Casi parece que la Iglesia, más allá del gran sentido de responsabilidad y atención a la vida, quería dar la 'mejor impresión' a los ojos de las autoridades. Como un niño a los ojos del maestro. 

¿Cómo leer esta actitud? La cuestión –lo sabemos muy bien– fue delicada. En cierto modo, podría leerse como otra deriva de la institución eclesial como “religión de Estado”, una acción encaminada a acreditarse como una entidad leal y confiable en su contribución al “bien común” (definido, sin embargo, por otros). 

Más que un gesto de diálogo con el mundo, pareció haber sido una concesión a la mundanidad. Ninguna lectura crítica, ninguna distinción, ningún “Diogneto”, ninguna profecía. Más bien, se trató de alinearse con el miedo social y el aislamiento preventivo. 

Simplemente someterse a la mundanalidad es muy diferente a captar críticamente las oportunidades que trae consigo. No se trata de soñar con un pasado que no regresa, ni de rendirse ante ninguna situación. 

En mi opinión, en todo aquello faltó la voz pastoral. Y tomo dos momentos claves de la existencia cristiana como son la Eucaristía y el funeral, la vida y la muerte y la fe en la resurrección que une ambos momentos. 

¿Cómo es posible renunciar a celebrar un funeral de manera tan aséptica e impersonal de un día para otro, sin intentar imaginar formas alternativas pero no pasivas de proximidad y presencia? ¿Apoyar la negación de un aspecto antropológicamente constitutivo como el culto a los muertos?
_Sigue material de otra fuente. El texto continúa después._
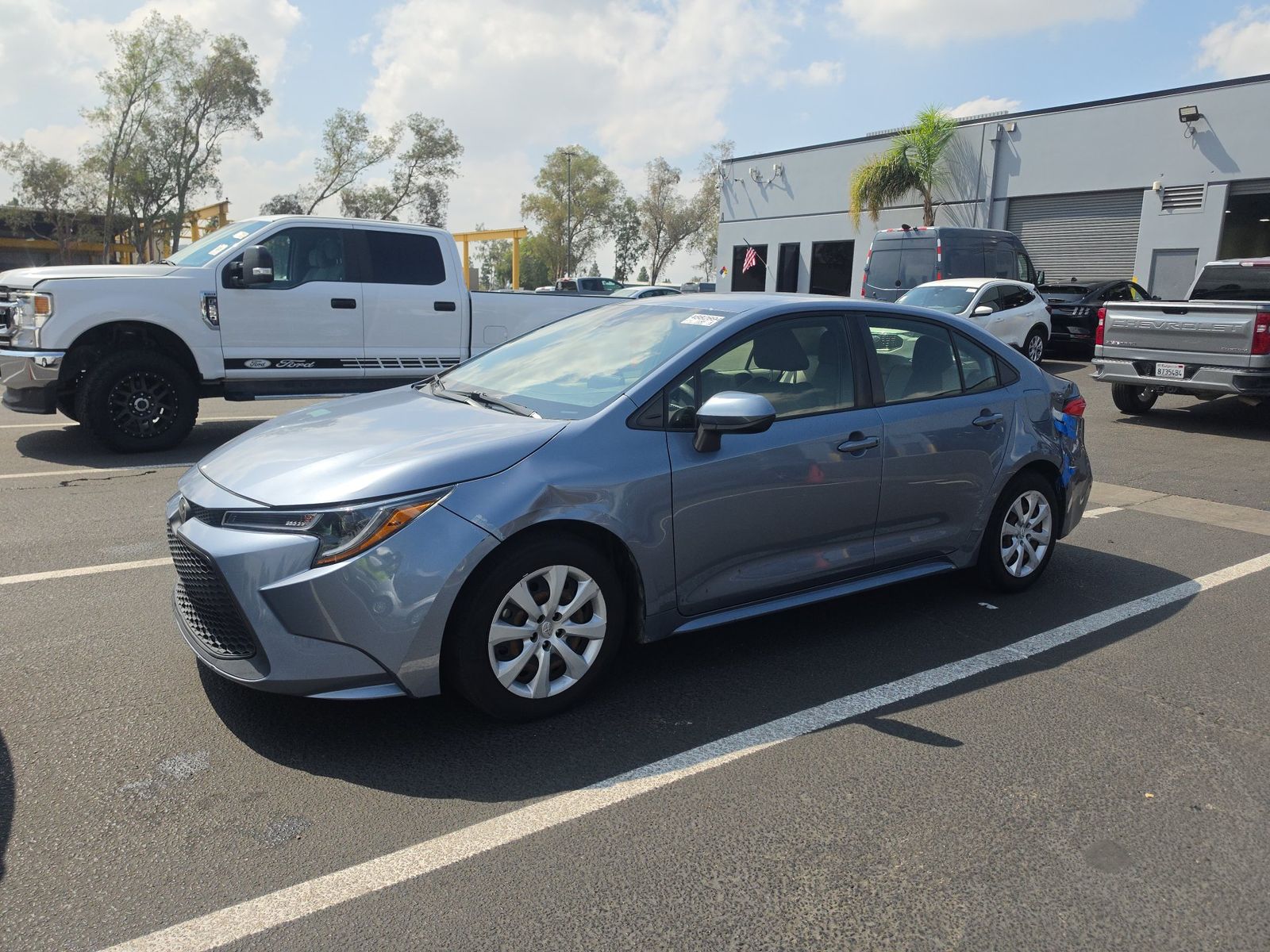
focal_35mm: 23
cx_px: 635
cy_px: 476
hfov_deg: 73.9
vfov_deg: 58.9
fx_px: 844
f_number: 1.4
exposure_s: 1/7940
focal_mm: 6.5
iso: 65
La civilización comienza con el entierro de cadáveres, lo cual es un signo de fe en la otra vida. 

¿Cómo es posible renunciar a la expresión comunitaria de la celebración eucarística, momento culminante en el que la Iglesia está formada por rostros, historias, personas concretas, que el Señor, gracias precisamente a la Eucaristía, constituye como su cuerpo “histórico”? 
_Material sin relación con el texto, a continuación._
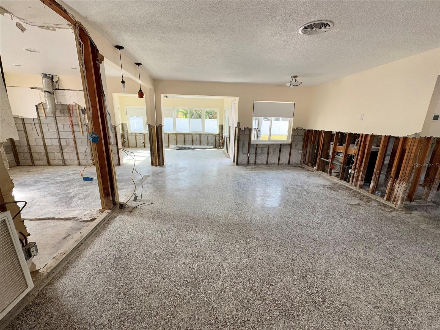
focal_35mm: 14
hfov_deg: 102.1
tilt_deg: -14.7
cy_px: 165
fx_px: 178
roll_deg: -1.4
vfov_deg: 85.7
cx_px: 220
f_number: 2.2
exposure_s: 1/99
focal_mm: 2.22
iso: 50
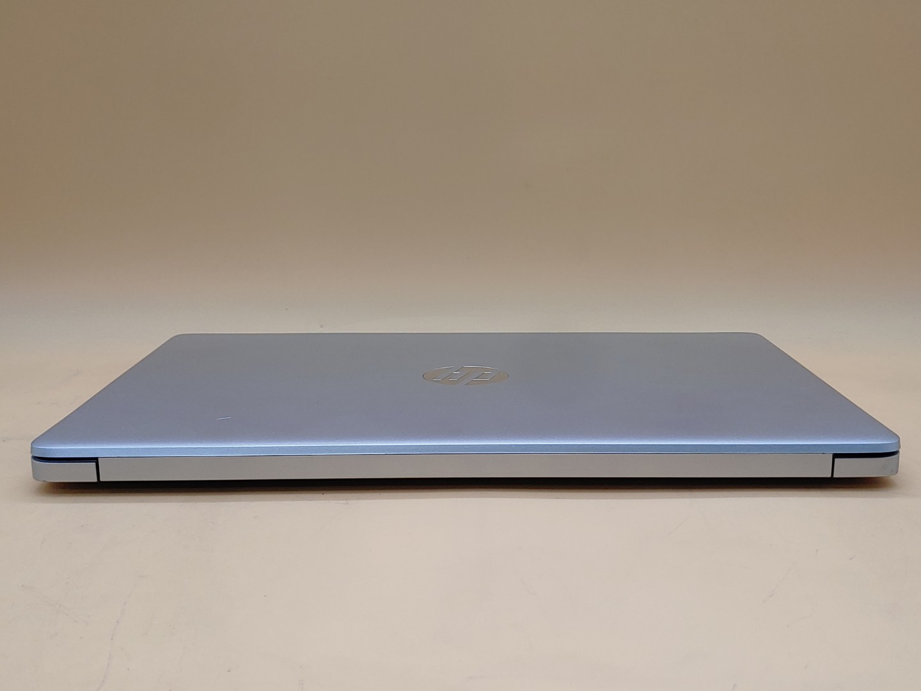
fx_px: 1038
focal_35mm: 39
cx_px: 460
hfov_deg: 47.9
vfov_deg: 36.8
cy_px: 346
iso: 50
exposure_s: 1/225
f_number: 1.8
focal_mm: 4.36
Algunos creen que esto rayó en el escándalo, dando lugar inadvertidamente a la idea, que debería ser totalmente rechazada por razones obvias, de que se puede prescindir de ritos y sacramentos. 

La pastoral perdió la oportunidad de ser creativa, de partir de las heridas producidas por la emergencia para transformarlas en aperturas de Gracia. 

Sabemos que toda crisis es generativa, que en ella emerge la profecía que da verdadero fundamento a la esperanza. De lo contrario, permitamos que la esperanza sea el resultado de modelos probabilísticos desarrollados sobre datos inciertos: ¡poco más que una profecía pagana! 

Las decisiones de autoaislamiento a nivel comunitario provocaron que hoy se hayan perpetuado una serie de iniciativas “a distancia”, el desarrollo de una espiritualidad vía streaming que antes ni siquiera era imaginable. 

¿Es posible que la iniciativa pastoral se redujera a encender una vela doméstica en horarios preestablecidos o a la indicación de seguir haciendo sonar las campanas para sentirnos comunidad? ¿O incluso compartir algún vídeo eclesial vía streaming? ¿Bastaba con nutrir o alentar propuestas de oración con sabor devocional? 

¿Era posible, por otra parte, que la pastoral elaborara una “agenda” alternativa, que pudiera pensar y practicar una “tercera vía”, una “nueva vía”, entre el simple cierre y la espera de una reapertura como antes? 

Aquel ‘cisne negro’ advierte al ministerio pastoral contra los peligros de una planificación demasiado rígida y poco atenta a los cambios que ocurren a nuestro alrededor. 

El desenlace es una especie de epifanía imprevisible de fracaso y al mismo tiempo de esperanza: sorprende, obliga a veces a cambiar la visión de las cosas, mina certezas o prejuicios. Esperemos que esto también se aplique a la atención pastoral ahora y mañana. 

«Todo estará bien», nos decimos y esperamos. Pero lo que es seguro es que “todo será diferente” y ¡de ello estamos seguros!